L'éco de Marc Tempelman

Les baby-boomers ne dépensent pas

© Photo de Mark Timberlake sur Unsplash Les baby-boomers ne dépensent pas
© Photo de Mark Timberlake sur Unsplash

Chaque semaine sur euradio, retrouvez Marc Tempelman, le cofondateur de l’application d’épargne gratuite Cashbee, qui traite les sujets et les actualités de la finance.

Bonjour Marc, de quoi allons-nous parler aujourd’hui ?

Bonjour. Je souhaitais aborder avec vous le sujet des baby-boomers, cette cohorte de la population qui est née entre 1946 et 1964. Ils ont donc entre 60 et 78 ans, c’est-à-dire que ce sont de jeunes retraités ou des gens qui vont bientôt partir à la retraite.

On dit de cette génération qu’ils constituent la génération la plus chanceuse, car ils n’ont pas connu de guerres, et ont bénéficié d’une forte croissance économique.

Exactement. Logiquement, ils disposent (en moyenne) d’une richesse considérable. Le problème est qu’ils ne semblent pas vouloir la dépenser.

Qu’est-ce qui vous permet de dire ça ?

La théorie économique veut que quand on est jeune adulte on dépense plus qu’on ne gagne, pour payer son éducation ou acheter sa résidence principale. Puis on épargne jusqu’à sa retraite. Puis on dépense cette épargne pour mettre du beurre dans les épinards durant sa retraite.

Les baby-boomers contredisent cette théorie. Ils sont nombreux à ne pas trop toucher à l’épargne et certains continuent de mettre de côté alors qu’ils sont à la retraite.

Avez-vous quelques chiffres pour illustrer cette tendance ?

Oui. Aux États-Unis, en 1995 46% des retraités indiquaient avoir épargné l’année précédente. Ce taux est monté à 51% en 2022. En Australie, dans les années 2000, les personnes âgées n'épargnaient quasiment rien de leurs revenus. En 2022, 14% d’entre eux mettaient de l’argent de côté. En Allemagne, de 2017 à 2022 le taux d’épargnants parmi les retraités est passé de 17% à 22%.

Pourquoi ces baby-boomers ne profitent-ils pas un peu plus de leur retraite ?

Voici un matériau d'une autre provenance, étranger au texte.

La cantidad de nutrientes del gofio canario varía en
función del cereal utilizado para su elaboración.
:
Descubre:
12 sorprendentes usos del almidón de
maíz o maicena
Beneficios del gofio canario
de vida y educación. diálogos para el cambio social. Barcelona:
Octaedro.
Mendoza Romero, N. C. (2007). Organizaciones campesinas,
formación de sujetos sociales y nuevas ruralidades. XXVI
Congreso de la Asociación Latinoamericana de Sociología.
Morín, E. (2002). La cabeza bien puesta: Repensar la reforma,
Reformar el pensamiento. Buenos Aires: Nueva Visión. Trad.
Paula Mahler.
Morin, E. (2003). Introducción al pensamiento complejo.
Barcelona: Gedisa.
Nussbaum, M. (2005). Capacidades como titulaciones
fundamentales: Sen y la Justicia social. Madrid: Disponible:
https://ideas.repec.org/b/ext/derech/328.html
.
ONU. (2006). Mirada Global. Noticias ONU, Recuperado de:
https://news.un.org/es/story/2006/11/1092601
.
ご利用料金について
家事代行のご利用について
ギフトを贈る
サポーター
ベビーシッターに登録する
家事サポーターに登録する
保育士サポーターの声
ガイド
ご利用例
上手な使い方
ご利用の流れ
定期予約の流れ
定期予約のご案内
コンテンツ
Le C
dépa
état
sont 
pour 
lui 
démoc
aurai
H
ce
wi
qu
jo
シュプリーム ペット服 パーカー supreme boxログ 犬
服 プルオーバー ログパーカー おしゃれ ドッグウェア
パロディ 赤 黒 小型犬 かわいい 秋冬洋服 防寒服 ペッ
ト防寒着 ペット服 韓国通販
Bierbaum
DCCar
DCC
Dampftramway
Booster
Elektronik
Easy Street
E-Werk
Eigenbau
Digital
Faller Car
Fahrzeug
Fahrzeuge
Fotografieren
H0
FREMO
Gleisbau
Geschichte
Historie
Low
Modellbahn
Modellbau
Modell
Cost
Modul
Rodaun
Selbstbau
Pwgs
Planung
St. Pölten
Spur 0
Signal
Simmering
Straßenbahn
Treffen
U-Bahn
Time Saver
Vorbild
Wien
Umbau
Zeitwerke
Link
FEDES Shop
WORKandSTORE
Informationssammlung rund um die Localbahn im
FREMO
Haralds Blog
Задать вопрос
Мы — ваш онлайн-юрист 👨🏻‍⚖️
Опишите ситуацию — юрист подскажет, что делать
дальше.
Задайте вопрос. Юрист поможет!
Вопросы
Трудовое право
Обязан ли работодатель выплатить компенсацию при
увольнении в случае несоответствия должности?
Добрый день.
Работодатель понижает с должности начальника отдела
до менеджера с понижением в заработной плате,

Il y a trois facteurs explicatifs. La première est le désir ou même le besoin de transmettre une partie de sa richesse aux générations suivantes, moins chanceuses. Il s’agit notamment d’aider leurs enfants à acheter une résidence ou à payer leurs frais scolaires. Aujourd’hui les Américains héritent 50% de plus que ce qu’ils recevaient en héritage dans les années 1980 et 1990. En Irlande, l’héritage moyen a doublé sur la même période.

Le second facteur est peut-être que la longévité s’est allongée ?

Tout à fait. De nombreux boomers vont devenir centenaires. Autrement dit, de nombreux membres de cette génération vont passer plus du tiers de leur vie à la retraite. Ce qui peut entraîner des dépenses médicales lourdes, pendant longtemps. Les boomers s’en méfient, et préfèrent donc ne pas toucher à leur patrimoine, au cas où il faudra assumer une partie ou la totalité de ce suivi médical potentiel.

Et le troisième facteur ?

La pandémie du Covid. Les gens âgés étaient et sont toujours plus à risque. Ils ont donc été nombreux à développer des styles de vie isolés, qu’ils ont du mal à changer. En 2022, les boomers américains dépensaient 18% de moins pour aller dîner au restaurant qu’en 2019. En sortant moins, les boomers épargnent plus, presque par accident.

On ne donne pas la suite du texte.